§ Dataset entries

§ §

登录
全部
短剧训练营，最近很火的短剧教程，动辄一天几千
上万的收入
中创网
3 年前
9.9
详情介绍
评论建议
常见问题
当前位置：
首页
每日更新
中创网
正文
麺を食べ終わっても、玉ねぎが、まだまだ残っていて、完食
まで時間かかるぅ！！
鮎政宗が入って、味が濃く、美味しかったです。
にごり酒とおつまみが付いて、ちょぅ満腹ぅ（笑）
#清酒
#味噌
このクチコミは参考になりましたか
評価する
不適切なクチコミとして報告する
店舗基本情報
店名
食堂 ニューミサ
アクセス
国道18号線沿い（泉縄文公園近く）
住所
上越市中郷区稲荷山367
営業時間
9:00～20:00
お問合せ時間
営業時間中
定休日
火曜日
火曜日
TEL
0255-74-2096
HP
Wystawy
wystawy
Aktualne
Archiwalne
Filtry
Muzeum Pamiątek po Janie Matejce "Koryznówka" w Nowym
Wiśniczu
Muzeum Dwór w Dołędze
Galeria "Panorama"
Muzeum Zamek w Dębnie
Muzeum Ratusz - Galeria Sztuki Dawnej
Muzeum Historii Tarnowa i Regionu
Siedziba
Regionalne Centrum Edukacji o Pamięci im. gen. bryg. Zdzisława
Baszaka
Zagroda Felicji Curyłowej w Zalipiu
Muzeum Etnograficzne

§ §

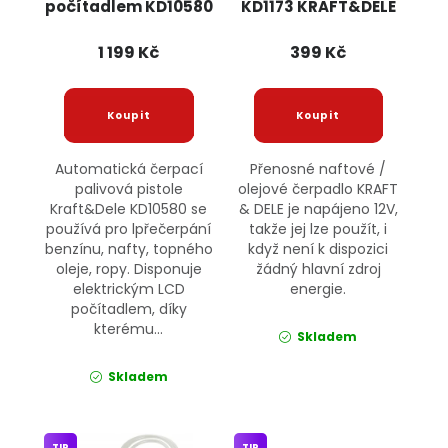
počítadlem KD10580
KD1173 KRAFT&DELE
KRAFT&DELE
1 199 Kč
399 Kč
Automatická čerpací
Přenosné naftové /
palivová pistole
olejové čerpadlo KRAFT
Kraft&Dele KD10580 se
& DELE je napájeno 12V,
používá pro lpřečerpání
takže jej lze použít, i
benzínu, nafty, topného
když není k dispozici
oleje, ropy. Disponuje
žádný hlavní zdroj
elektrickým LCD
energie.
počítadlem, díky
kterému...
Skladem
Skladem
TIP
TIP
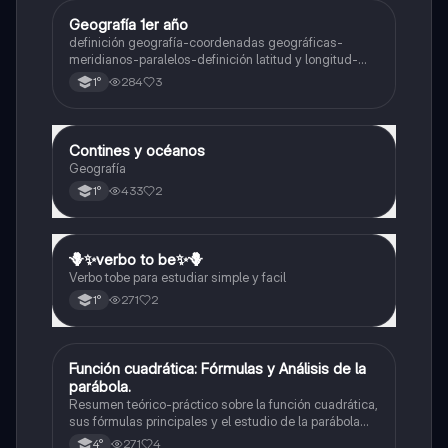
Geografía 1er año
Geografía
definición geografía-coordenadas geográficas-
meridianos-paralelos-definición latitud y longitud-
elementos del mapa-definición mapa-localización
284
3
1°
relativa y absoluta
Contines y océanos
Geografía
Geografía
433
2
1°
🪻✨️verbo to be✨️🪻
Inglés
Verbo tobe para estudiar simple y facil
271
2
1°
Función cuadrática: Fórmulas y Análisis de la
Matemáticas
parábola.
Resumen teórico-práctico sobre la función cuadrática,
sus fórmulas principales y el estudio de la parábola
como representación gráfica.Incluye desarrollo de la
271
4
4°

§ §

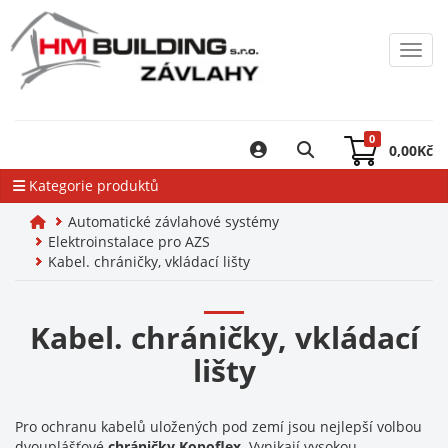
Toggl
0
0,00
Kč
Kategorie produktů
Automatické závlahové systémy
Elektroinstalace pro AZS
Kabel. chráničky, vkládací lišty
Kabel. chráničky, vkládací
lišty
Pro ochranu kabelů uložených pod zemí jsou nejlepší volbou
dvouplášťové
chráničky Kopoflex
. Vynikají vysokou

§ §

Give exactly the lines above that run from the line with "Automatická čerpací" to the line with "meridianos-paralelos-definición latitud y", both included, leaving every picture out.

§ EXPECTED OUTPUT
Automatická čerpací
Přenosné naftové /
palivová pistole
olejové čerpadlo KRAFT
Kraft&Dele KD10580 se
& DELE je napájeno 12V,
používá pro lpřečerpání
takže jej lze použít, i
benzínu, nafty, topného
když není k dispozici
oleje, ropy. Disponuje
žádný hlavní zdroj
elektrickým LCD
energie.
počítadlem, díky
kterému...
Skladem
Skladem
TIP
TIP
Geografía 1er año
Geografía
definición geografía-coordenadas geográficas-
meridianos-paralelos-definición latitud y longitud-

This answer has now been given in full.